## ABOUT THIS EXERCISE
With the images left out, print all of the records below exactly.

-- Opening Marker --

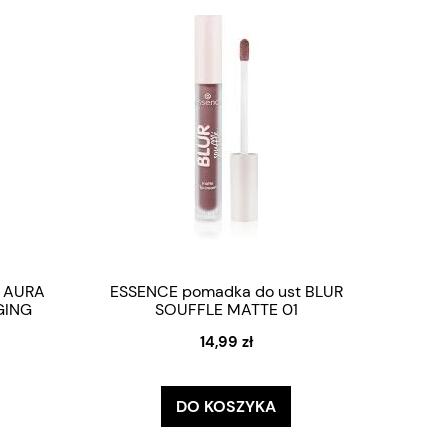
t AURA
ESSENCE pomadka do ust BLUR
GING
SOUFFLE MATTE 01
14,99 zł
DO KOSZYKA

-- Closing Marker --

## COMPLETED TASK
t AURA
ESSENCE pomadka do ust BLUR
GING
SOUFFLE MATTE 01
14,99 zł
DO KOSZYKA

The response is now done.